The new Tucson Medical Center Geropsychiatric Center opened in mid-January on the Handmaker campus, to provide short-term inpatient mental health treatment for older adults. The center specializes in mental health disorders related to aging.
Director Terri Waldman, now about 90 days into the new 16-bed unit, shares her perspective about lessons learned so far.
What have you found to be the most satisfying?
So many people just don’t believe people are going to get better in seven to 10 days. It has been great to see the awe in people’s eyes at the transformations they see. We won’t make patients’ dementia go away, but they won’t be agitated and scared when they leave. A lot of the times when people come here, they’re just broken – physically, emotionally and cognitively. And when they leave, their eyes are bright, they’re sitting up straight, they’re eating and they’re smiling.
How do you help them get to that better space?
It may sound simple, but it’s love. It’s unconditional love. We have a patient now who is crawling on the floor, hallucinating and diving into holes. When that patient leaves here, that won’t be happening.
We won’t make the patient get up off the floor or yell or try to force feed him to eat. We have learned that if we puree food and sit with him on the ground, he’ll eat. He will eventually get off the floor, but right now, that’s where he feels safe and that’s where he wants to be. The process we’re in is to find out what he needs and not judge that.
We have another woman in here who gets very agitated at meal times and throws food at the staff in the facility where she lives. We’ve found out she just doesn’t like to eat with other people. If you take her into another room, she’ll calmly eat.
Here, when things don’t work, we don’t keep doing them.
What’s the underlying philosophy of this type of treatment?
The standard thought in psychiatry is that when you have people with dementia, the behaviors they are exhibiting generally are related to their dementia. I look at it differently. I think patients have the dementia, but then they have the psychiatric problem: psychosis, depression, anxiety…if you treat those psychiatric disorders, it doesn’t make the dementia go away but it does improve their quality of life so they can live in the least restrictive environment in the community.
So when they leave, do they just cycle right back in again?
Clearly, we have advantages that the average family does not have. We have expertise and experience. We have 24 hour help. That’s hard for families to replicate. But what we’re able to do is try to find approaches that can be taken back into the community setting. So for example, we have a woman right now who has night terrors, and in her screaming and fear, she whacks her husband, and he gets frustrated and it just starts this cycle that isn’t conducive to calming the situation. We found there is a way to just rub her arm – it’s a certain kind of touch – and it can help comfort her. We can help figure out these techniques and share them so they are better able to manage their loved one or their patient.

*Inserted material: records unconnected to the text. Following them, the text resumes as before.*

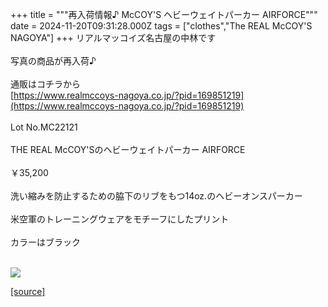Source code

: +++
title = """再入荷情報♪ McCOY'S ヘビーウェイトパーカー AIRFORCE"""
date = 2024-11-20T09:31:28.000Z
tags = ["clothes","The REAL McCOY'S NAGOYA"]
+++
リアルマッコイズ名古屋の中林です  
   
写真の商品が再入荷♪  
   
通販はコチラから  
[https://www.realmccoys-nagoya.co.jp/?pid=169851219](https://www.realmccoys-nagoya.co.jp/?pid=169851219)  
   
Lot No.MC22121  
   
THE REAL McCOY'Sのヘビーウェイトパーカー AIRFORCE  
   
￥35,200  
   
洗い縮みを防止するための脇下のリブをもつ14oz.のヘビーオンスパーカー  
   
米空軍のトレーニングウェアをモチーフにしたプリント  
   
カラーはブラック  
 

[![](https://stat.ameba.jp/user_images/20241120/18/realmccoy-nagoya/09/58/j/o1000100015512295662.jpg)](https://www.realmccoys-nagoya.co.jp/?pid=169851219)

[[source]](https://ameblo.jp/realmccoy-nagoya/entry-12875739445.html)
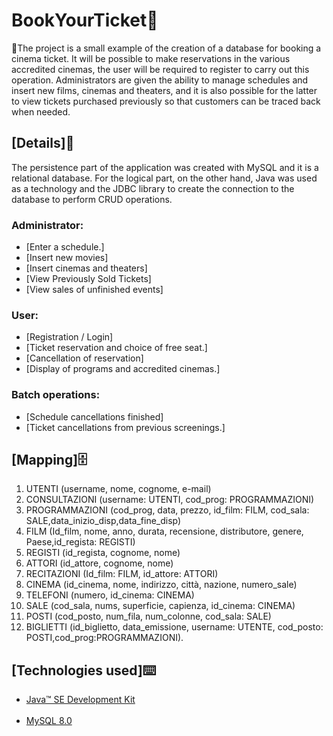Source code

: # BookYourTicket🎫

🎥The project is a small example of the creation of a database for booking a cinema ticket. It will be possible to make reservations in the various accredited cinemas, the user will be required to register to carry out this operation. Administrators are given the ability to manage schedules and insert new films, cinemas and theaters, and it is also possible for the latter to view tickets purchased previously so that customers can be traced back when needed.

<h2>[Details]📜</h2>

<p>The persistence part of the application was created with MySQL and it is a relational database.
For the logical part, on the other hand, Java was used as a technology and the JDBC library to create the connection to the database to perform CRUD operations.</p>

<h3>Administrator:</h3>
<ul> <li> [Enter a schedule.] </li>
<li> [Insert new movies] </li>
<li> [Insert cinemas and theaters] </i>
<li> [View Previously Sold Tickets] </li>
<li> [View sales of unfinished events] </li> </ul>

<h3>User:</h3>
<ul> <li> [Registration / Login]
<li> [Ticket reservation and choice of free seat.] </li>
<li> [Cancellation of reservation] </li>
<li> [Display of programs and accredited cinemas.] </li> </ul>

<h3>Batch operations:</h3>
<ul> <li> [Schedule cancellations finished] </li>
<li> [Ticket cancellations from previous screenings.] </ul>


<h2>[Mapping]🗄️</h2>

<ol><li>UTENTI (username, nome, cognome, e-mail)</li>
<li>CONSULTAZIONI (username: UTENTI, cod_prog: PROGRAMMAZIONI)</li>
<li>PROGRAMMAZIONI (cod_prog, data, prezzo, id_film: FILM, cod_sala: SALE,data_inizio_disp,data_fine_disp)</li>
<li>FILM (Id_film, nome, anno, durata, recensione, distributore, genere, Paese,id_regista: REGISTI)</li>
<li>REGISTI (id_regista, cognome, nome)</li>
<li>ATTORI (id_attore, cognome, nome)</li>
<li>RECITAZIONI (Id_film: FILM, id_attore: ATTORI)</li>
<li>CINEMA (id_cinema, nome, indirizzo, città, nazione, numero_sale)</li>
<li>TELEFONI (numero, id_cinema: CINEMA)</li>
<li>SALE (cod_sala, nums, superficie, capienza, id_cinema: CINEMA)</li>
<li>POSTI (cod_posto, num_fila, num_colonne, cod_sala: SALE)</li>
<li>BIGLIETTI (id_biglietto, data_emissione, username: UTENTE, cod_posto: POSTI,cod_prog:PROGRAMMAZIONI).</li></ol>

<h2>[Technologies used]⌨️</h2>
<ul><li><a href="https://www.oracle.com/java/technologies/javase/11-relnotes.html">Java™ SE Development Kit </a></li><br>
<li><a href="https://dev.mysql.com/doc/relnotes/mysql/8.0/en/news-8-0-28.html">MySQL 8.0</a></li>
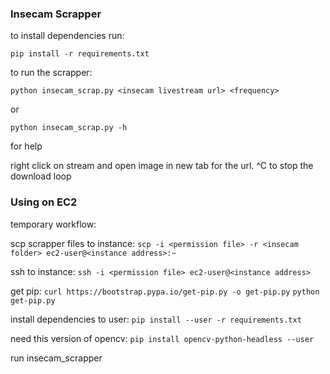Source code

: ### Insecam Scrapper

to install dependencies run:

`pip install -r requirements.txt`

to run the scrapper:

`python insecam_scrap.py <insecam livestream url> <frequency>`

or 

`python insecam_scrap.py -h`

for help

right click on stream and open image in new tab for the url. ^C to stop the download loop

### Using on EC2

temporary workflow:

scp scrapper files to instance:
`scp -i <permission file> -r <insecam folder> ec2-user@<instance address>:~`

ssh to instance:
`ssh -i <permission file> ec2-user@<instance address>`

get pip:
`curl https://bootstrap.pypa.io/get-pip.py -o get-pip.py`
`python get-pip.py`

install dependencies to user:
`pip install --user -r requirements.txt`

need this version of opencv:
`pip install opencv-python-headless --user`

run insecam_scrapper
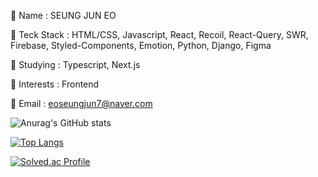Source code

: 💬 Name : SEUNG JUN EO

💬 Teck Stack : HTML/CSS, Javascript, React, Recoil, React-Query, SWR, Firebase, Styled-Components, Emotion, Python, Django, Figma

💬 Studying : Typescript, Next.js

💬 Interests : Frontend

💬 Email : eoseungjun7@naver.com

![Anurag's GitHub stats](https://github-readme-stats.vercel.app/api?username=seungjun222&show_icons=true&theme=tokyonight)

﻿[![Top Langs](https://github-readme-stats.vercel.app/api/top-langs/?username=seungjun222&langs_count=10&layout=compact&theme=tokyonight)](https://github.com/seungjun222/seungjun222)﻿

[![Solved.ac Profile](http://mazassumnida.wtf/api/generate_badge?boj=seungjun2)](https://solved.ac/seungjun2)
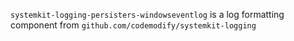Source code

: `systemkit-logging-persisters-windowseventlog` is a log formatting component from `github.com/codemodify/systemkit-logging`
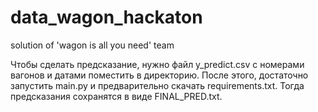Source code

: # data_wagon_hackaton
solution of 'wagon is all you need' team

Чтобы сделать предсказание, нужно файл y_predict.csv с номерами вагонов и датами поместить в директорию. После этого, достаточно запустить main.py и предварительно скачать requirements.txt. Тогда предсказания сохранятся в виде FINAL_PRED.txt.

Are you operating at capacity?
We have been really pleased with our ongoing census. It’s been seven years since I was doing this kind of work with this population, and in that seven years, I kept hearing from people about the need for a facility like this. So it has been really rewarding to learn the truth in the community response. Everyone was saying they needed us – and they really did.
What has been the biggest challenge?
One of the things that’s been challenging is the realization of the degree to which insurance dictates our care. It’s not impossible to work with the system, but I have learned these last three months that you need an advocate to get the care you need and unfortunately, there are very few advocates for older adults. I don’t want to blanket all health plans, but in a general sense, their goal is to limit costs and keep people out of inpatient settings. The problem is that if people are in crisis and are discharged back into the community without treatment, they’ll just keep ending up in the emergency departments and it will end up costing more in the long run. It takes advocacy to get people to the right place – especially people who have dementia compounded by psychiatric problems – and families for the most part aren’t equipped to navigate the system by themselves.
How can patients be admitted to the facility?
Patients have to be medically cleared to be here, because some underlying medical conditions can trigger some behavioral health issues. Since patients need to have labs done and other evaluations, it’s best to go to a clinical provider, whether that’s your primary care doctor, urgent care or an emergency room, if need be, to ask for an assessment.